## How to complete this task
Rewrite every line of the records below as a numbered list, leaving out any blank lines.
§ §
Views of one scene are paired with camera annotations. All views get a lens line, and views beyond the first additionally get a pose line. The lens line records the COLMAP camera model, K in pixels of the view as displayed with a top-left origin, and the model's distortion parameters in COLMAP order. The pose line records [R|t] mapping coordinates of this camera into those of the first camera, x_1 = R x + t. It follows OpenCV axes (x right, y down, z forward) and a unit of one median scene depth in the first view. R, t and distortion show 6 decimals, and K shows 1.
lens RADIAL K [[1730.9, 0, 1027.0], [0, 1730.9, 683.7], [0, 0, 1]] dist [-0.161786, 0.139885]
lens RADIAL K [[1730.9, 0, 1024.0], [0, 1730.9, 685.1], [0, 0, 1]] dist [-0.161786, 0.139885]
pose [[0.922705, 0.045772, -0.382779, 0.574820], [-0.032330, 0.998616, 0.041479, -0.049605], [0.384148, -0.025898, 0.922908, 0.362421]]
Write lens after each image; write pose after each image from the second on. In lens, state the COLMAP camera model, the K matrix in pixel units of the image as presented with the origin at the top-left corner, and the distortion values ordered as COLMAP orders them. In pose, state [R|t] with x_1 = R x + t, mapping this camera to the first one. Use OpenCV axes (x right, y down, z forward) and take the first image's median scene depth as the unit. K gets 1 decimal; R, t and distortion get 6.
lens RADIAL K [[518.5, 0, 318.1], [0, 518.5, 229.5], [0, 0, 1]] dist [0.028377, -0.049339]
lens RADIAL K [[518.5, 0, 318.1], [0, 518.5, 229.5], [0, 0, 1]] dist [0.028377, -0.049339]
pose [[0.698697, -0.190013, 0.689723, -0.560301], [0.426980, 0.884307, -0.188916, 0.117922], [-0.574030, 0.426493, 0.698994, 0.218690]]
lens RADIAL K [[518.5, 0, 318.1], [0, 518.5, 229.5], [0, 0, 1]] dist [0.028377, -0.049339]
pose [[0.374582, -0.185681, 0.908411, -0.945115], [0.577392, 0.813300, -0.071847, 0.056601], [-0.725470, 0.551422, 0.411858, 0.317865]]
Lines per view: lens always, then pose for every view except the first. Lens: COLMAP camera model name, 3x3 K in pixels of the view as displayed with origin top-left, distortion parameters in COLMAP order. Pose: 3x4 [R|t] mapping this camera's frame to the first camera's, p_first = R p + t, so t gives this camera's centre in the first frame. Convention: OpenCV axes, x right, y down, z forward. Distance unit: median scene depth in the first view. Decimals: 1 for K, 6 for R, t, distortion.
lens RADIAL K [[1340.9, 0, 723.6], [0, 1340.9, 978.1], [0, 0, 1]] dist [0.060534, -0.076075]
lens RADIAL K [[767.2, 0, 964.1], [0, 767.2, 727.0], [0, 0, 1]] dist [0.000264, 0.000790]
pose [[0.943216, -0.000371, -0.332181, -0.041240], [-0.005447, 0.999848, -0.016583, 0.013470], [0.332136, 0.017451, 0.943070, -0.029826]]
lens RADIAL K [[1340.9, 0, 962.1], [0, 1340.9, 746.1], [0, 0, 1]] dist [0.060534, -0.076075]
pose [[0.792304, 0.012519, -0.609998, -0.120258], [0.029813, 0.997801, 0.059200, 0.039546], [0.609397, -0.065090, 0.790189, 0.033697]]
§ §
## Your response
1. Views of one scene are paired with camera annotations. All views get a lens line, and views beyond the first additionally get a pose line. The lens line records the COLMAP camera model, K in pixels of the view as displayed with a top-left origin, and the model's distortion parameters in COLMAP order. The pose line records [R|t] mapping coordinates of this camera into those of the first camera, x_1 = R x + t. It follows OpenCV axes (x right, y down, z forward) and a unit of one median scene depth in the first view. R, t and distortion show 6 decimals, and K shows 1.
2. lens RADIAL K [[1730.9, 0, 1027.0], [0, 1730.9, 683.7], [0, 0, 1]] dist [-0.161786, 0.139885]
3. lens RADIAL K [[1730.9, 0, 1024.0], [0, 1730.9, 685.1], [0, 0, 1]] dist [-0.161786, 0.139885]
4. pose [[0.922705, 0.045772, -0.382779, 0.574820], [-0.032330, 0.998616, 0.041479, -0.049605], [0.384148, -0.025898, 0.922908, 0.362421]]
5. Write lens after each image; write pose after each image from the second on. In lens, state the COLMAP camera model, the K matrix in pixel units of the image as presented with the origin at the top-left corner, and the distortion values ordered as COLMAP orders them. In pose, state [R|t] with x_1 = R x + t, mapping this camera to the first one. Use OpenCV axes (x right, y down, z forward) and take the first image's median scene depth as the unit. K gets 1 decimal; R, t and distortion get 6.
6. lens RADIAL K [[518.5, 0, 318.1], [0, 518.5, 229.5], [0, 0, 1]] dist [0.028377, -0.049339]
7. lens RADIAL K [[518.5, 0, 318.1], [0, 518.5, 229.5], [0, 0, 1]] dist [0.028377, -0.049339]
8. pose [[0.698697, -0.190013, 0.689723, -0.560301], [0.426980, 0.884307, -0.188916, 0.117922], [-0.574030, 0.426493, 0.698994, 0.218690]]
9. lens RADIAL K [[518.5, 0, 318.1], [0, 518.5, 229.5], [0, 0, 1]] dist [0.028377, -0.049339]
10. pose [[0.374582, -0.185681, 0.908411, -0.945115], [0.577392, 0.813300, -0.071847, 0.056601], [-0.725470, 0.551422, 0.411858, 0.317865]]
11. Lines per view: lens always, then pose for every view except the first. Lens: COLMAP camera model name, 3x3 K in pixels of the view as displayed with origin top-left, distortion parameters in COLMAP order. Pose: 3x4 [R|t] mapping this camera's frame to the first camera's, p_first = R p + t, so t gives this camera's centre in the first frame. Convention: OpenCV axes, x right, y down, z forward. Distance unit: median scene depth in the first view. Decimals: 1 for K, 6 for R, t, distortion.
12. lens RADIAL K [[1340.9, 0, 723.6], [0, 1340.9, 978.1], [0, 0, 1]] dist [0.060534, -0.076075]
13. lens RADIAL K [[767.2, 0, 964.1], [0, 767.2, 727.0], [0, 0, 1]] dist [0.000264, 0.000790]
14. pose [[0.943216, -0.000371, -0.332181, -0.041240], [-0.005447, 0.999848, -0.016583, 0.013470], [0.332136, 0.017451, 0.943070, -0.029826]]
15. lens RADIAL K [[1340.9, 0, 962.1], [0, 1340.9, 746.1], [0, 0, 1]] dist [0.060534, -0.076075]
16. pose [[0.792304, 0.012519, -0.609998, -0.120258], [0.029813, 0.997801, 0.059200, 0.039546], [0.609397, -0.065090, 0.790189, 0.033697]]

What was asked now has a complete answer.